→ Consigne a:
Recopiez mot pour mot l'intégralité du texte ci-dessous consacré aux mobilisations des travailleurs des médias.

→ Bloc de texte:
-=-=-
Les mobilisations actuelles, loin de ne concerner que des métiers ou des
fédérations d’industrie particuliers, touchent bien au contraire les
intérêts de tous les travailleurs. Car ce qui se joue aujourd’hui, c’est
un projet de société. Deux logiques s’affrontent : celle d’une répartition
solidaire et égalitaire des richesses et d’une réelle protection sociale
contre celle de l’éclatement des solidarités et des normes du travail pour
imposer l’individualisme et le chacun pour soi.
En tant que travailleurs des médias, nous sommes directement (voire
prioritairement) concernés : précarisation rapide et massive de nos
conditions de travail (piges, CDD, Agessa, externalisations, etc.),
transformation économique de nos secteurs (concentration, productivité,
satisfaction des actionnaires, LBO, etc.) et développement d’outils
technologiques (notamment les logiciels comme Convoy ou Method)
s’accompagnant de la suppression de métiers et d’emplois.
Sans compter le rôle des média qui loin de toute indépendance (ce qui nous
rappelle une campagne actuelle de l’intersyndicale des journalistes) s’en
prennent aux grévistes sans aucun remord...
Toutes ces évolutions posent de graves questions.
• Comment peut-on nous demander de cotiser plus longtemps (l’allongement à
41 annuités de cotisations est valable pour tous) sans prendre en compte
nos périodes fréquentes de chômage, alors que travailler aussi longtemps
dans nos métiers est de plus en plus difficile, voire impossible ?
• Que nous demande-t-on de faire des heures supplémentaires pour gagner
plus, alors que dans nos métiers les salaires augmentent peu (en dehors
des dirigeants et des actionnaires, bien entendu), que la rémunération et
la tâche ou au feuillet devient la règle et que le temps de travail est
bien souvent un leurre ?
-=-=-
→ Entrées du jeu:
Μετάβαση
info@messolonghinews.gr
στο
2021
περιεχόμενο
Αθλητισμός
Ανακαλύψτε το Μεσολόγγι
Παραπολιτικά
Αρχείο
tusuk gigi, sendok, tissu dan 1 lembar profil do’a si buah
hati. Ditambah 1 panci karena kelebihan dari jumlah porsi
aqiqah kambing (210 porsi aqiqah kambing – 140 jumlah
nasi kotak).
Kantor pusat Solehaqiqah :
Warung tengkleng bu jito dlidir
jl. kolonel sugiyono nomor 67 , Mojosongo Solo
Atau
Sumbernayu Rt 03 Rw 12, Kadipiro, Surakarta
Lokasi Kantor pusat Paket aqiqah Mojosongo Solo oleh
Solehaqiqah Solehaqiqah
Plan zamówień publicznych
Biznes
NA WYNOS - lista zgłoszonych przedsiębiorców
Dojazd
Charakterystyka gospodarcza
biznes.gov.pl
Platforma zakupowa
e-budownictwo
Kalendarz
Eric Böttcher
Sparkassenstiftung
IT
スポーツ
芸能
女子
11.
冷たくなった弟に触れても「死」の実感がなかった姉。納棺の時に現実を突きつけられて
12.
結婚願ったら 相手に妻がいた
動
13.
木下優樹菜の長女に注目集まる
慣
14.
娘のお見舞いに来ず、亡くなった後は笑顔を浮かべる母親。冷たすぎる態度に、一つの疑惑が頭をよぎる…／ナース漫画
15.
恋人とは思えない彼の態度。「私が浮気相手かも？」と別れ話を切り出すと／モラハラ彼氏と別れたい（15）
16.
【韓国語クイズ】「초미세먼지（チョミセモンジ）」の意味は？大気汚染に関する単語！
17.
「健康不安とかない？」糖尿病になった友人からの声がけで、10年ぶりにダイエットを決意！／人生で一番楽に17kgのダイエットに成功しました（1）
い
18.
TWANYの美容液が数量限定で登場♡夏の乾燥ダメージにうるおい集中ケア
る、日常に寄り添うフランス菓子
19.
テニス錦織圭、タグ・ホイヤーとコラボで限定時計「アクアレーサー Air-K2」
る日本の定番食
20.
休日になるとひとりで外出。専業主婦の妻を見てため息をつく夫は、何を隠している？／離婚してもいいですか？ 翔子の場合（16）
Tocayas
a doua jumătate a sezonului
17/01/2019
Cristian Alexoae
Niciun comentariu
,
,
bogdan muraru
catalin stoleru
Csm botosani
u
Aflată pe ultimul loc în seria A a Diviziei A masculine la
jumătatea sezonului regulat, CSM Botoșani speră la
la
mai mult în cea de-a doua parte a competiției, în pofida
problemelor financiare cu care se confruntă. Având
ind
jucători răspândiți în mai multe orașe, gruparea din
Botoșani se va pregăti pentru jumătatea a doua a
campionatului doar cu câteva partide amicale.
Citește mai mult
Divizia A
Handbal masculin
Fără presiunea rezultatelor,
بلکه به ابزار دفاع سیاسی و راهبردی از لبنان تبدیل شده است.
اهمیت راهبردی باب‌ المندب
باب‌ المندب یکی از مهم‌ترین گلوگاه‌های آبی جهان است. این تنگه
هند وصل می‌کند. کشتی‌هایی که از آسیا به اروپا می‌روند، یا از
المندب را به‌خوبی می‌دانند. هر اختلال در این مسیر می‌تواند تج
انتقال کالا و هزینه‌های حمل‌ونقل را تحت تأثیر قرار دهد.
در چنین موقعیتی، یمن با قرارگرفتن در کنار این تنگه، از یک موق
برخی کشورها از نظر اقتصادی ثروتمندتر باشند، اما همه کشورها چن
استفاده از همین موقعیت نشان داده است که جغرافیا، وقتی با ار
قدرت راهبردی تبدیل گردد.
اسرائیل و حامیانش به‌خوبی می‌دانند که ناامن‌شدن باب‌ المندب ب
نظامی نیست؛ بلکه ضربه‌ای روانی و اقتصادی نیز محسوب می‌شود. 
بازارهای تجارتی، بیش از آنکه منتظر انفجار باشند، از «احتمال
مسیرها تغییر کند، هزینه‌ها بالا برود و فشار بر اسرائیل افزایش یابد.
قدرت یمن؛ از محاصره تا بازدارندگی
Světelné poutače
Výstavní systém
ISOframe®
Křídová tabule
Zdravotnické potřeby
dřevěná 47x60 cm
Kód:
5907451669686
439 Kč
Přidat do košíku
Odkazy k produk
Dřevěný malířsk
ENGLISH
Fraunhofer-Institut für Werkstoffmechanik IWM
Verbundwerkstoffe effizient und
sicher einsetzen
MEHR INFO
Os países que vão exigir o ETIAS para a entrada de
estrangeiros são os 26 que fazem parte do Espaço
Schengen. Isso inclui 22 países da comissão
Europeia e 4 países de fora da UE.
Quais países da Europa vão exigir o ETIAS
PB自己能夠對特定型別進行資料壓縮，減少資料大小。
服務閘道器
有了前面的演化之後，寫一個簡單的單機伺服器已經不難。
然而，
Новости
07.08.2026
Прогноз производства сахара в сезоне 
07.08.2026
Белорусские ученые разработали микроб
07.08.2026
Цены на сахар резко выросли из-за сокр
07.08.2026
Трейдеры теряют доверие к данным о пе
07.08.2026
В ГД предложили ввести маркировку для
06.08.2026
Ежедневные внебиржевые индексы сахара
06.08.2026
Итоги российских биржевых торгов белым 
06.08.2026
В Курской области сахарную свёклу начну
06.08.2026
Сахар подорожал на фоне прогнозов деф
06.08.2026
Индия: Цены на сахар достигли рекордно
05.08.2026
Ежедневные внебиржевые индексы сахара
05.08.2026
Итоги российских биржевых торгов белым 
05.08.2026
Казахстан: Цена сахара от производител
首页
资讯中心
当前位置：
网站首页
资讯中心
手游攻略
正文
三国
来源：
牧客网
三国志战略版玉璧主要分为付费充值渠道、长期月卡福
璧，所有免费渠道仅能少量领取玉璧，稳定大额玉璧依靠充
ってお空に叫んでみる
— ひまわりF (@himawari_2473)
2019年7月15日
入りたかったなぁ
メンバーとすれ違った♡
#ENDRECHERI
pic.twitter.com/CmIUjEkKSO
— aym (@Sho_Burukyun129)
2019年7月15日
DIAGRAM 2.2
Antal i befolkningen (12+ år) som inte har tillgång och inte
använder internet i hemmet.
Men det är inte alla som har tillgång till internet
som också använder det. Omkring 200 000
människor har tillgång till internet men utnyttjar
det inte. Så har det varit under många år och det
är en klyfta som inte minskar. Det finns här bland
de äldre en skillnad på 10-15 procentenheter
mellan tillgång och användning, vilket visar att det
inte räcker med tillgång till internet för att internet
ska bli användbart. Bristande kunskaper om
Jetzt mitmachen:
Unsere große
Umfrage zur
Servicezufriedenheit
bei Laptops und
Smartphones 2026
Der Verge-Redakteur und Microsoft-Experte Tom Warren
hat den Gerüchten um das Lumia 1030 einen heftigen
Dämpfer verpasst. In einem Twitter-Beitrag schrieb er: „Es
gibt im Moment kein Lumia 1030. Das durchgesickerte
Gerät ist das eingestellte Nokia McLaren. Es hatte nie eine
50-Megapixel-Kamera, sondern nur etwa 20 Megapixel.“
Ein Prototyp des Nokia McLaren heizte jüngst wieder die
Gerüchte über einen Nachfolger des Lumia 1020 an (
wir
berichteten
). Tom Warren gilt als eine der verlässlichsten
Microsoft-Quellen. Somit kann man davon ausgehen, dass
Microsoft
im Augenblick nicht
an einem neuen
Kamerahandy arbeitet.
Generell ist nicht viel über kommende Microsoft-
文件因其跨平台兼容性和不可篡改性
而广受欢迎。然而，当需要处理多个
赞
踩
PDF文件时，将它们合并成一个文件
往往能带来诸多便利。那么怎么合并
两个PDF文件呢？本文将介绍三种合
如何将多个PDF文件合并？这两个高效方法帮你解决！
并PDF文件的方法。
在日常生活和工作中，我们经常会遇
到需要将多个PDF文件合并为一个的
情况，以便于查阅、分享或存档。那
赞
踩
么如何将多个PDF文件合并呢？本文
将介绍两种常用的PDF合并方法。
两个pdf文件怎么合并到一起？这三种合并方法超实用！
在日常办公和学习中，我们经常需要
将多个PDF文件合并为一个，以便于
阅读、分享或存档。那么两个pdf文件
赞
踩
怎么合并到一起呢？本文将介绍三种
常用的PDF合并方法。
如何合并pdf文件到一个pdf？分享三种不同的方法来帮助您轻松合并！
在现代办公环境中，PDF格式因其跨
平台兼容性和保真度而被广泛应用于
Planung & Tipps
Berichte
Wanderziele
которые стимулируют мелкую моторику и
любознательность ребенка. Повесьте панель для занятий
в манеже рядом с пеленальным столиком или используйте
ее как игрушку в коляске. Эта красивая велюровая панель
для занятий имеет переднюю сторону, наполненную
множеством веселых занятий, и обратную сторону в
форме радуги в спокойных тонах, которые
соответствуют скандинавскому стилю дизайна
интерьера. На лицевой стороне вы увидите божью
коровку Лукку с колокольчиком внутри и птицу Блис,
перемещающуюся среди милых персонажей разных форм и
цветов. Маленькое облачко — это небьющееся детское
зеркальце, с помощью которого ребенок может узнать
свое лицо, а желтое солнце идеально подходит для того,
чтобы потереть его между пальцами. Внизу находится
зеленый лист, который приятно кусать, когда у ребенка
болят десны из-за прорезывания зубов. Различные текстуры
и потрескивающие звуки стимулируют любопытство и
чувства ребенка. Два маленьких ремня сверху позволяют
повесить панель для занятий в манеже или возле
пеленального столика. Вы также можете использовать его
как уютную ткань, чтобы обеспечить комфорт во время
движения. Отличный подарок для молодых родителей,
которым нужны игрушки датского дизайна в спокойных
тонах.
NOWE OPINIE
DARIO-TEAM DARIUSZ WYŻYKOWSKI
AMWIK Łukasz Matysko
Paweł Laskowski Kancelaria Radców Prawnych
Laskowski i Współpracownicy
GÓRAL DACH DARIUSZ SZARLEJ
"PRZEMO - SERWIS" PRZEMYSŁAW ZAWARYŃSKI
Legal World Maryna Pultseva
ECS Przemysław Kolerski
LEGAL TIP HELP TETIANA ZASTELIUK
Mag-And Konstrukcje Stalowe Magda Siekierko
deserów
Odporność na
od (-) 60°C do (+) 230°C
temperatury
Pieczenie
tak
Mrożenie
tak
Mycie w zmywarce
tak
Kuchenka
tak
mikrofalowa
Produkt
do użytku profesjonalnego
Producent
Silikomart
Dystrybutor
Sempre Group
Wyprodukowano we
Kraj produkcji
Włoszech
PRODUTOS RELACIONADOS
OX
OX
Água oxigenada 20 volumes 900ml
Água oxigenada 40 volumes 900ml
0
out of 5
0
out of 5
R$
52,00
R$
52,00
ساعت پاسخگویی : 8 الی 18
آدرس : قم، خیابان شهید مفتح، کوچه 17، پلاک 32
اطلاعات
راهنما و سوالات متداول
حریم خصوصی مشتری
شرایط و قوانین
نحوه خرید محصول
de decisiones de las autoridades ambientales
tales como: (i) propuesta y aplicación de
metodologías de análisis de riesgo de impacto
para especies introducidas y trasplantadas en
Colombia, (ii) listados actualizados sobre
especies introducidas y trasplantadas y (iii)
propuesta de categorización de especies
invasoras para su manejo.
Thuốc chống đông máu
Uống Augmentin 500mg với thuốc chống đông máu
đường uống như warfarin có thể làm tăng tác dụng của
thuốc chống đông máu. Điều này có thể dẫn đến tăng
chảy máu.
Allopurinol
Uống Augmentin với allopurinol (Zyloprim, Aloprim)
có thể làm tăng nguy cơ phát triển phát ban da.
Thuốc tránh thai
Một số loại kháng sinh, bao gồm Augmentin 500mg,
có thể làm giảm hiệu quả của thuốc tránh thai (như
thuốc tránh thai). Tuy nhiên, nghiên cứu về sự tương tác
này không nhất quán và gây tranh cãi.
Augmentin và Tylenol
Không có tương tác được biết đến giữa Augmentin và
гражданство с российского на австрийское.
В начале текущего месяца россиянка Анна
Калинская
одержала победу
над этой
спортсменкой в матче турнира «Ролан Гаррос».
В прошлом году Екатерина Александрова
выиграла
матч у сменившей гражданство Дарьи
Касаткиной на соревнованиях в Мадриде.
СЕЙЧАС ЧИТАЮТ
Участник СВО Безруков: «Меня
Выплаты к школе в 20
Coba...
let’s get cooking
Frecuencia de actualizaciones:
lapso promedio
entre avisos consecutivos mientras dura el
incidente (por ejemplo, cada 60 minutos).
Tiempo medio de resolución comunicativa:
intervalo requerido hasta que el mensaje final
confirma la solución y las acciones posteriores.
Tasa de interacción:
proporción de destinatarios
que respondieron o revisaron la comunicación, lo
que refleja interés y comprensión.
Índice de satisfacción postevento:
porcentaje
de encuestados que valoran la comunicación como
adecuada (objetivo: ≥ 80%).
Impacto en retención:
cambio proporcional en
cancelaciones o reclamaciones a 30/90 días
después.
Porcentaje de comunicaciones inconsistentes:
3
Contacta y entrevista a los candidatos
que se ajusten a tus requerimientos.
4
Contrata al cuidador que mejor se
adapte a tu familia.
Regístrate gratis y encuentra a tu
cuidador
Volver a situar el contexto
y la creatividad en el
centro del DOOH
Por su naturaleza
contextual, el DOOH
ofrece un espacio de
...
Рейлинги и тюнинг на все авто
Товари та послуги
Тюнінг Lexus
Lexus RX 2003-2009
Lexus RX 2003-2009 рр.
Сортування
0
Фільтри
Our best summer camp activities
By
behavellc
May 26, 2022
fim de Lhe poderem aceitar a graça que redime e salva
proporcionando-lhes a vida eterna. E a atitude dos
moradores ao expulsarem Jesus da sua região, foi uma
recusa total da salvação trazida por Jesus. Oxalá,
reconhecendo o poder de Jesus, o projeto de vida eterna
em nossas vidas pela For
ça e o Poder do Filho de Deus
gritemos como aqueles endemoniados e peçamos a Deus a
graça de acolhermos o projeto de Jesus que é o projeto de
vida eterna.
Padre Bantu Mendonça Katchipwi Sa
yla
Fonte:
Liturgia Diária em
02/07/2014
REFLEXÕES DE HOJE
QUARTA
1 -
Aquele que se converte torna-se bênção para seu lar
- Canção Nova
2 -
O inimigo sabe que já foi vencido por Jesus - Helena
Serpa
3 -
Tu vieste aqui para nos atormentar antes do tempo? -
-=-=-
→ Consigne b:
Dupliquez fidèlement les lignes des entrées ci-dessus, depuis la toute première jusqu'à celle qui contient « nasi kotak). », cette dernière comprise. Ne reproduisez que ces lignes.

→ Réponse attendue a:
Les mobilisations actuelles, loin de ne concerner que des métiers ou des
fédérations d’industrie particuliers, touchent bien au contraire les
intérêts de tous les travailleurs. Car ce qui se joue aujourd’hui, c’est
un projet de société. Deux logiques s’affrontent : celle d’une répartition
solidaire et égalitaire des richesses et d’une réelle protection sociale
contre celle de l’éclatement des solidarités et des normes du travail pour
imposer l’individualisme et le chacun pour soi.
En tant que travailleurs des médias, nous sommes directement (voire
prioritairement) concernés : précarisation rapide et massive de nos
conditions de travail (piges, CDD, Agessa, externalisations, etc.),
transformation économique de nos secteurs (concentration, productivité,
satisfaction des actionnaires, LBO, etc.) et développement d’outils
technologiques (notamment les logiciels comme Convoy ou Method)
s’accompagnant de la suppression de métiers et d’emplois.
Sans compter le rôle des média qui loin de toute indépendance (ce qui nous
rappelle une campagne actuelle de l’intersyndicale des journalistes) s’en
prennent aux grévistes sans aucun remord...
Toutes ces évolutions posent de graves questions.
• Comment peut-on nous demander de cotiser plus longtemps (l’allongement à
41 annuités de cotisations est valable pour tous) sans prendre en compte
nos périodes fréquentes de chômage, alors que travailler aussi longtemps
dans nos métiers est de plus en plus difficile, voire impossible ?
• Que nous demande-t-on de faire des heures supplémentaires pour gagner
plus, alors que dans nos métiers les salaires augmentent peu (en dehors
des dirigeants et des actionnaires, bien entendu), que la rémunération et
la tâche ou au feuillet devient la règle et que le temps de travail est
bien souvent un leurre ?

→ Réponse attendue b:
Μετάβαση
info@messolonghinews.gr
στο
2021
περιεχόμενο
Αθλητισμός
Ανακαλύψτε το Μεσολόγγι
Παραπολιτικά
Αρχείο
tusuk gigi, sendok, tissu dan 1 lembar profil do’a si buah
hati. Ditambah 1 panci karena kelebihan dari jumlah porsi
aqiqah kambing (210 porsi aqiqah kambing – 140 jumlah
nasi kotak).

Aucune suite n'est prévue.